# Motor torque calculation doubt



## kennybobby (Aug 10, 2012)

Why should you include aero forces (and rolling resistance)? Because if you ignore these you will underestimate the loads and undersize your motor.

How are you calculating torque based upon weight?--Chances are a force is involved and it is no different for aero and rr forces.

Herein find an online calculatus tool:
http://ecomodder.com/forum/tool-aero-rolling-resistance.php


----------



## major (Apr 4, 2008)

sqgdi said:


> ....but wont the motor just need an *extra amount of power* to reach the required speed and have no affect on how much torque it is experiencing? ...........


An extra amount of power  That is strange wording. 

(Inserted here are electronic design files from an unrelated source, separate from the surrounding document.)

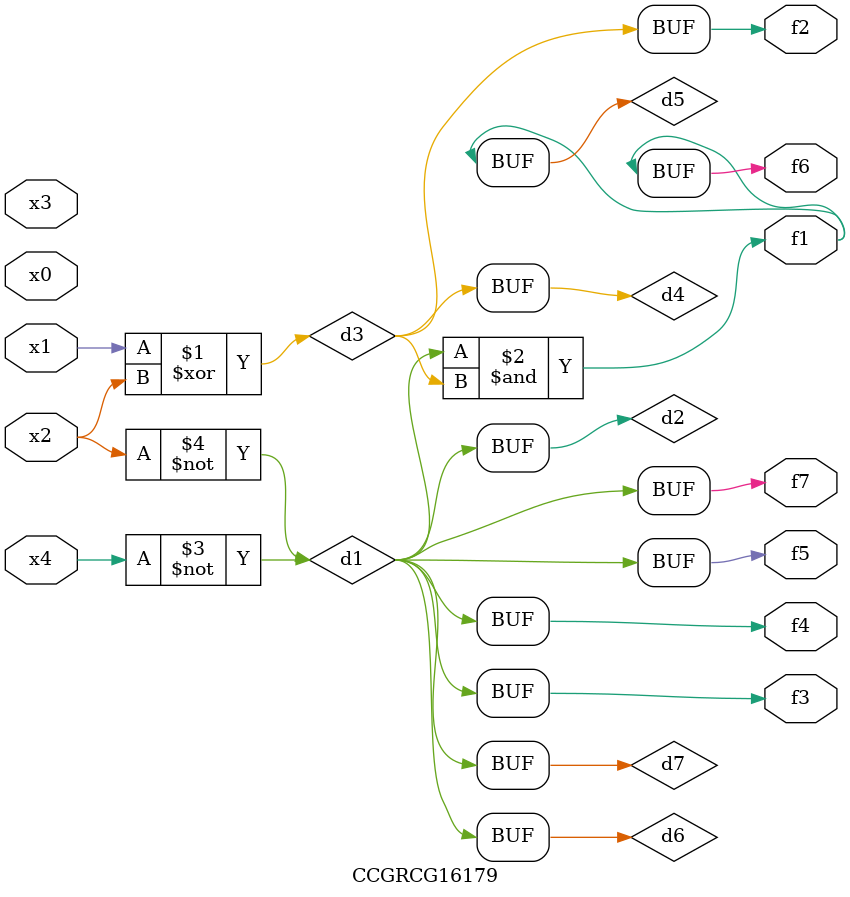
<source format=v>
module CCGRCG16179(
	input x0, x1, x2, x3, x4,
	output f1, f2, f3, f4, f5, f6, f7
);

	wire d1, d2, d3, d4, d5, d6, d7;

	not (d1, x4);
	not (d2, x2);
	xor (d3, x1, x2);
	buf (d4, d3);
	and (d5, d1, d3);
	buf (d6, d1, d2);
	buf (d7, d2);
	assign f1 = d5;
	assign f2 = d4;
	assign f3 = d7;
	assign f4 = d7;
	assign f5 = d7;
	assign f6 = d5;
	assign f7 = d7;
endmodule

</source>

All power from the motor is always equal to the shaft torque times the rotational speed. P = T * S. Or, in familiar units: HP = lb.ft. * RPM / 5252. You can't get power from the motor without torque.


----------



## sqgdi (Mar 16, 2014)

Umm...i am new to this but I will try to raise my concern more clearly this time around. Basically what i want to ask is that as the aero drag increases the load on motor, load will increase as we increase speed...how am i supposed to cross check it with the motor datasheets that give us values tested on a dynamometer or something. Because suppose i take a cruising speed of 50km/hr for my car...and it gives about 22 Nm torque...i check the efficiency of of motor through datasheet at that value and be content....but if I want to increase speed...my torque will increase and thus i look at another efficiency rating at that new torque on the motor datasheet...so how should i choose my motor seeing these datasheet values....


----------



## major (Apr 4, 2008)

sqgdi said:


> ...so how should i choose my motor seeing these datasheet values....


The first column is torque. Torque is the independent variable and is the x-axis on motor performance characteristic curves. Torque is the load on the motor, or the force opposing shaft rotation and the motor behaves differently or reacts to this load.

The second column is voltage applied to the motors terminals. In this case it is obviously an attempt to hold 72 Volts constant for this test. It is like having a constant voltage power supply instead of the battery.

All the other columns or values depend on these first two. The load and the applied voltage. So if your vehicle has a ideal 72 Volt battery, then the speed column shows you the maximum speed you can go at each load (torque) point. You can't go faster than that for that torque. You can go slower by virtue of the motor controller. It will reduce the motor voltage so you can go slower.

Also notice that this motor has a peak output of about 4500 Watts (~6hp). 

So to address your question: Size the motor for the required power and gear it for the required torque. Make sure that your operational load/speed/voltage conditions fall within the area outlined by the performance curve. And that you are observing the thermal limitations of the machine for your anticipated duty cycle.


----------